# 230 Rs - First Mod



## Johncn (Apr 20, 2012)

Hi,

My wife did not like the lack of space for a trash can in our new Outback 230RS, so I got a chance to get creative in a low power way. Not sure it's a "mod" so much as just re-purposing something.









Checking stores in the Cape Canaveral area, I found a Ace Hardware with this trash bag organizer / holder that showed promise. Took it to the campground, and sure enough, with careful placement of three little screws that come in the box, it JUST fits under the sink at the level of the bottom shelf. The top shelf placement is blocked by the protrusion of the sink.

*Sunbeam TrashRac Basic System (3 Gallon)* - $15 - $17
Sunbeam TrashRac - Ace
Sunbeam TrashRac - Amazon

3 GALLON BASIC RACK - Note: they make a 5 gallon that is too big!

* $16 (at local Ace Hardware)
* Wire rack with lid mounts on inside of kitchen cabinet door
* May be used with regular plastic shopping bags or trashrac bags
* Drip tray, starter bags and mounting hardware included
* ACE# 6192645 MFR# 82153​
Basically, it is a white wire frame with lid which holds typical plastic grocery bags perfectly for trash, and has a drip catcher. I would not recommend buying their add on replacement bags, but the grocery ones work great for us, looks good and the wife is happy. That makes me happy.

*Some photos:*




























Hope this helps someone down the road. I imagine the larger one might work for someone, too, but we did not find a place that it would have fit in my wife's mental mapping of the kitchen space in the 230 RS.

Regards,

Johncn


----------



## CamperAndy (Aug 26, 2004)

Johncn said:


> Not sure it's a "mod" so much as just re-purposing something.


Looks like a mod, sounds like a mod and it smells like a mod so it must be a mod. Have a beer and know you will have somewhere to toss the can when you are done!


----------



## CaptFX4 (Jan 20, 2012)

My link

I have a 230RS and like this idea. There really is no room to just have a garbage can under the shelf or on, its a pain.

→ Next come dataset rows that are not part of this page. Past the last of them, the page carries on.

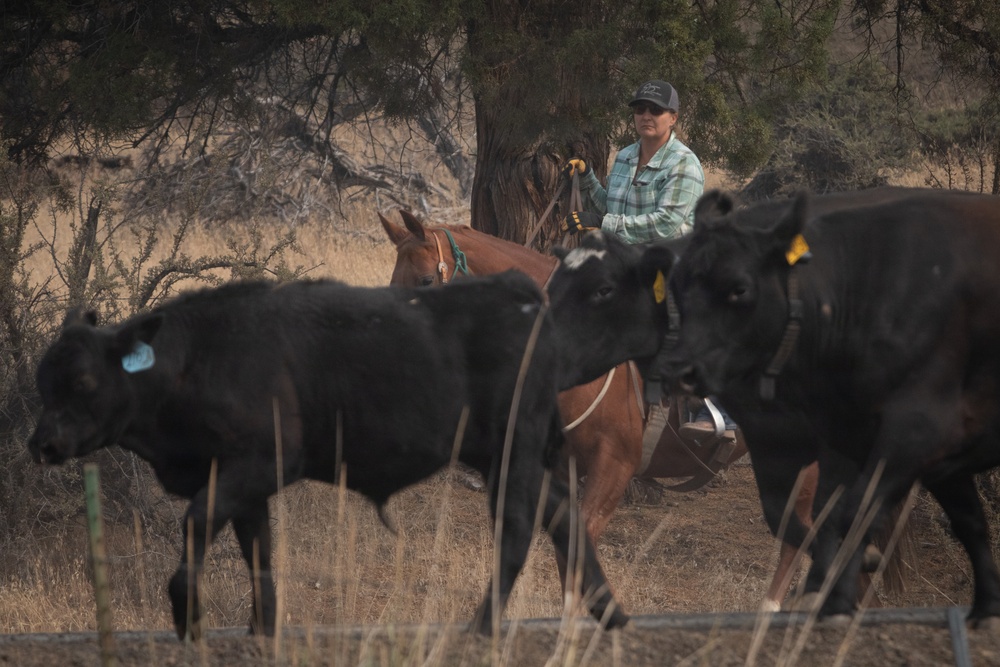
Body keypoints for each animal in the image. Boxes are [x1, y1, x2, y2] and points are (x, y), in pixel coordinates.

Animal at [27, 273, 628, 639]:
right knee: (563, 514)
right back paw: (611, 614)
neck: (197, 357)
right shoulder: (244, 487)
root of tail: (520, 292)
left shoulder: (255, 466)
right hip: (503, 458)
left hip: (512, 456)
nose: (41, 444)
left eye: (83, 381)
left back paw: (482, 627)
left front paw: (189, 618)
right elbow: (259, 558)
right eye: (43, 379)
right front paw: (261, 630)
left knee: (518, 532)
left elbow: (196, 527)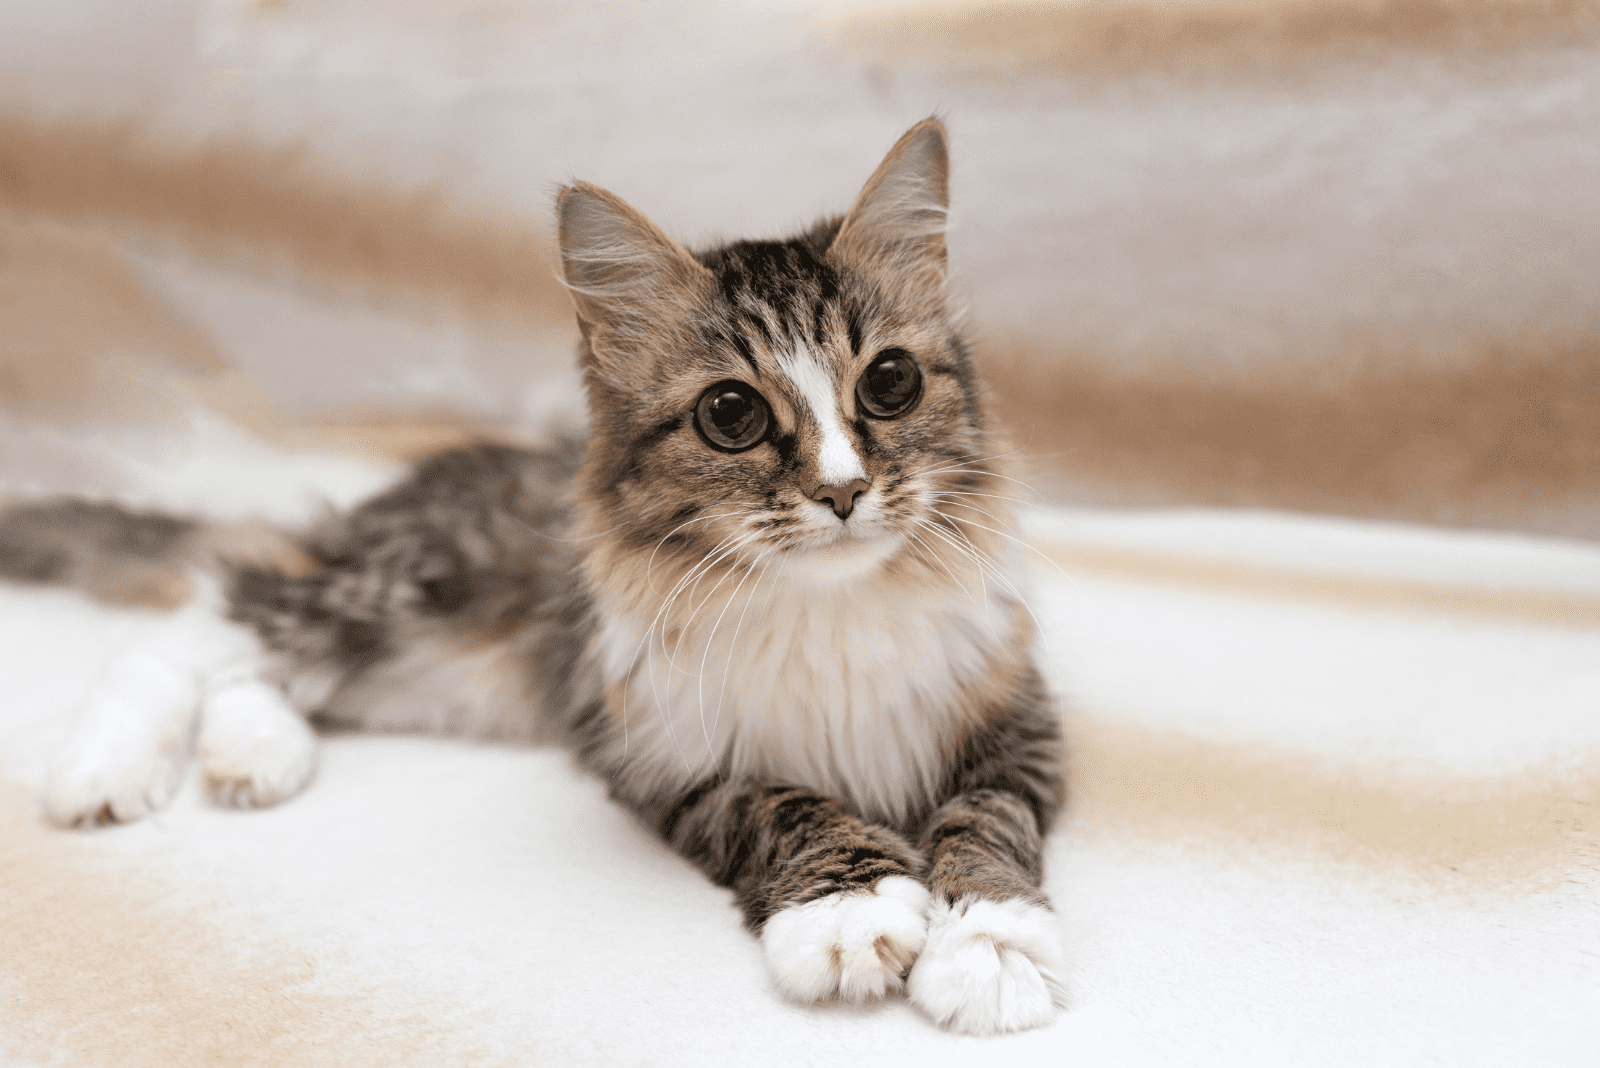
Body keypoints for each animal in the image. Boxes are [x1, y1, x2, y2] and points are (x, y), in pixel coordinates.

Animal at [12, 116, 1068, 1036]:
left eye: (889, 383)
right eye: (732, 414)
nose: (845, 491)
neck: (830, 607)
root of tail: (402, 494)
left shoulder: (1014, 718)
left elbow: (986, 824)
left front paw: (989, 947)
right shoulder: (663, 752)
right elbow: (788, 806)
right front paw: (851, 915)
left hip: (431, 675)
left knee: (261, 668)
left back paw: (254, 758)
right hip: (401, 595)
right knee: (207, 617)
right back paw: (104, 772)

One thing I added was a hard wired surge protector under the couch. It also allowed me to open more storage. Its on page 4 of outback modifications if the link doesn't work and your interested/

Capt


----------



## muttbike (Apr 27, 2009)

In our former 230RS, I found a really low tech approach. I used a regular tall drawstring bag, pulled the drawstrings out a bit, and pushed them thru the handle on the pantry. Stuck a plastic knife thru the drawstrings, and viola, trash problem solved.







And we always had extra plastic knives, the forks and spoons went quick tho.

I'd use the above approach in a heartbeat, but when we cook dinner, one of those little grocery sacks would fill up quick.


----------



## Nevadatwosmoke (Jan 10, 2013)

Looks really clean. Haven't seen this setup before. Thanks for sharing.


----------



## BrandonMH (Dec 5, 2012)

Nice! I like that idea!


----------



## Johncn (Apr 20, 2012)

BrandonMH said:


> Nice! I like that idea!


Thanks, guys...it's worked out really well for us. So has the 230 RS. It's proved to be a great rig.

Johncn


----------